Transcribe the line with "For every layout" and all the lines that follow it in the material below, exactly as they stand.

§ **EXTRACTED ENTRIES**:

^^^^

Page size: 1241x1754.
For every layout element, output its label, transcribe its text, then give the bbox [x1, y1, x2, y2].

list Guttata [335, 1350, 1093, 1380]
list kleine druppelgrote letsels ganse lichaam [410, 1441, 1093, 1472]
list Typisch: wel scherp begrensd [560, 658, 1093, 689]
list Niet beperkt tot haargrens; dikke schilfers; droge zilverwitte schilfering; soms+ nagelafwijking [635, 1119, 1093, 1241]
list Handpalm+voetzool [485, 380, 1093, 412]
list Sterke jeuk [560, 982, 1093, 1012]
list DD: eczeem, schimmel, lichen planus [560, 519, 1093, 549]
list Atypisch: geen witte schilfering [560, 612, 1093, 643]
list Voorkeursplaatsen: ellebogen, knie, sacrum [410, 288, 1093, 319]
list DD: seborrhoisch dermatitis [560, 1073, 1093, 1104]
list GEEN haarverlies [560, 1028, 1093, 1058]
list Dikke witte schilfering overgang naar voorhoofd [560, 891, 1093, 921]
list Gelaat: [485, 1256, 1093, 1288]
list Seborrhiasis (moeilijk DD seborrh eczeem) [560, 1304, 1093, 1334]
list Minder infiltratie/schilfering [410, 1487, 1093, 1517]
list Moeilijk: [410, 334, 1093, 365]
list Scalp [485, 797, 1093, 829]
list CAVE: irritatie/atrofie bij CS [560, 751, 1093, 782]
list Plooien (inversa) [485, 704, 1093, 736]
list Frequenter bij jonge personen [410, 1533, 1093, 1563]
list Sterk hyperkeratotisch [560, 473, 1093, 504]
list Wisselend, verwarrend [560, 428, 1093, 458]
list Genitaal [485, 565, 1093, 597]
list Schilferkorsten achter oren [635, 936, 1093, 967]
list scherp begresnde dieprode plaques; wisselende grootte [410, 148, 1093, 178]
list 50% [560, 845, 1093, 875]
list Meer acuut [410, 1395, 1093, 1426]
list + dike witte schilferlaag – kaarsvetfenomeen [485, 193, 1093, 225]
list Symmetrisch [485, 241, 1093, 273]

^^^^

§ **TASK RESULT**:
For every layout element, output its label, transcribe its text, then give the bbox [x1, y1, x2, y2].

list Guttata [335, 1350, 1093, 1380]
list kleine druppelgrote letsels ganse lichaam [410, 1441, 1093, 1472]
list Typisch: wel scherp begrensd [560, 658, 1093, 689]
list Niet beperkt tot haargrens; dikke schilfers; droge zilverwitte schilfering; soms+ nagelafwijking [635, 1119, 1093, 1241]
list Handpalm+voetzool [485, 380, 1093, 412]
list Sterke jeuk [560, 982, 1093, 1012]
list DD: eczeem, schimmel, lichen planus [560, 519, 1093, 549]
list Atypisch: geen witte schilfering [560, 612, 1093, 643]
list Voorkeursplaatsen: ellebogen, knie, sacrum [410, 288, 1093, 319]
list DD: seborrhoisch dermatitis [560, 1073, 1093, 1104]
list GEEN haarverlies [560, 1028, 1093, 1058]
list Dikke witte schilfering overgang naar voorhoofd [560, 891, 1093, 921]
list Gelaat: [485, 1256, 1093, 1288]
list Seborrhiasis (moeilijk DD seborrh eczeem) [560, 1304, 1093, 1334]
list Minder infiltratie/schilfering [410, 1487, 1093, 1517]
list Moeilijk: [410, 334, 1093, 365]
list Scalp [485, 797, 1093, 829]
list CAVE: irritatie/atrofie bij CS [560, 751, 1093, 782]
list Plooien (inversa) [485, 704, 1093, 736]
list Frequenter bij jonge personen [410, 1533, 1093, 1563]
list Sterk hyperkeratotisch [560, 473, 1093, 504]
list Wisselend, verwarrend [560, 428, 1093, 458]
list Genitaal [485, 565, 1093, 597]
list Schilferkorsten achter oren [635, 936, 1093, 967]
list scherp begresnde dieprode plaques; wisselende grootte [410, 148, 1093, 178]
list 50% [560, 845, 1093, 875]
list Meer acuut [410, 1395, 1093, 1426]
list + dike witte schilferlaag – kaarsvetfenomeen [485, 193, 1093, 225]
list Symmetrisch [485, 241, 1093, 273]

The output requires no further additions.